#### Document text:
Content starts

The David H. Koch Institute for Integrative Cancer Research at MITThe David H. Koch Institute for Integrative Cancer Research at MIT

Massachusetts Institute of Technology

National Cancer Institute Cancer Center

Science + Engineering... Conquering Cancer Together

Margarita Siafaca to retire at the end of 2014

Margarita Siafaca—historian, champagne collector, and matriarch to four decades of “Sharpies”—has been an integral part of MIT’s cancer research community since its formal inception. After 40 years in this community, Margarita, Phil Sharp's administrative lab manager, has decided to retire from MIT at the end of December.

Margarita joined the new Center for Cancer Research (CCR) in 1974 to support CCR founder and director Salvador Luria. That same year, Luria recruited a 30-year-old scientist named Phillip Sharp to join the CCR as a founding faculty member. Phil was in need of administrative support, so Margarita began working with him on a part-time basis. Soon after, she moved to the Sharp Lab full time.

In the years since then, she says she has had enough memorable moments to keep the job exciting. She had a front-row seat to Biogen’s founding in 1978, Phil’s Nobel win in 1993, the opening of the KI in 2011, and the latest Stand Up to Cancer telecast this fall. But even more important to her was the front-row seat to seeing so many Sharpies grow as scientists, and as people, before her eyes. 

“Margarita has been a highly valued colleague and friend over the last 40 years,” says Phil. “At every step she has helped students, fellows, and staff with their problems and made us part of her lab family. We will miss her and wish her the very best.”

Content ends

#### Problems and tasks:
- a) Transcribe the portion of the article on Margarita Siafaca's retirement that starts with "National Cancer Institute" and goes on through "Lab full time.".
- b) Write the next part of the article on Margarita Siafaca's retirement, continuing directly after its final sentence.

#### Supplied records:
Content starts

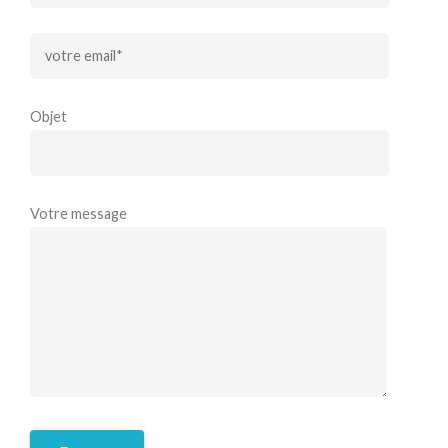
Objet
Votre message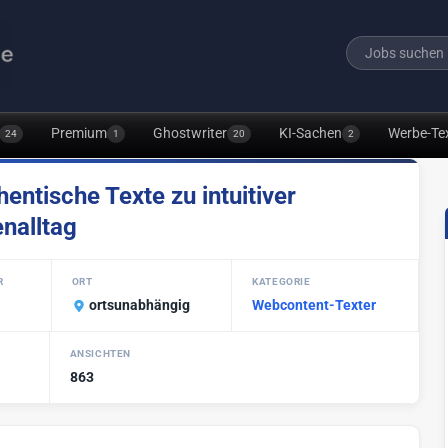
Premium
Ghostwriter
KI-Sachen
Werbe-Te
24
1
20
2
ntische Texte zu intuitiver
nalltag
R
ORT
KATEGORIE
ortsunabhängig
Webcontent-Texter
ANSICHTEN
863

Content ends

#### Answers to the exercise:
- a)
National Cancer Institute Cancer Center

Science + Engineering... Conquering Cancer Together

Margarita Siafaca to retire at the end of 2014

Margarita Siafaca—historian, champagne collector, and matriarch to four decades of “Sharpies”—has been an integral part of MIT’s cancer research community since its formal inception. After 40 years in this community, Margarita, Phil Sharp's administrative lab manager, has decided to retire from MIT at the end of December.

Margarita joined the new Center for Cancer Research (CCR) in 1974 to support CCR founder and director Salvador Luria. That same year, Luria recruited a 30-year-old scientist named Phillip Sharp to join the CCR as a founding faculty member. Phil was in need of administrative support, so Margarita began working with him on a part-time basis. Soon after, she moved to the Sharp Lab full time.

- b)
“For the past 40 years, Margarita has represented the very best of MIT. She has been a friend and mentor to countless Sharpies, offering guidance, support, and a friendly face to anyone walking through her door,” says Mary Lindstrom, Phil’s lab manager. “She has welcomed people as they joined the lab, guided them through the many challenges faced by young scientists, and ensured that they never really left the lab but instead became part of an extended family stretching around the world.” 

“Life in the Koch Institute will go on once Margarita retires, but, honestly, it will feel different,” says KI Director Tyler Jacks. “I can’t count the number of times that I have popped in to seek advice and counsel from Margarita over the years, and every time she has greeted me with that warm smile and has set me on the right path. Margarita has been a constant here for a very long time, and she will be sorely missed.”

While Margarita agrees that life will go on after she leaves the KI, she looks forward to volunteer work and finally having the time to catch up on reading. And, despite her admitted disdain for life advice dispensed by so-called “talking heads,” she does have one tidbit to share with the KI community: “Be kind to everybody.”

Without a doubt, Margarita’s own kindness to all those who crossed paths with her over the years has reflected back on her immeasurably. “How could I have been so blessed that I found this place?” she muses. “It really became home.”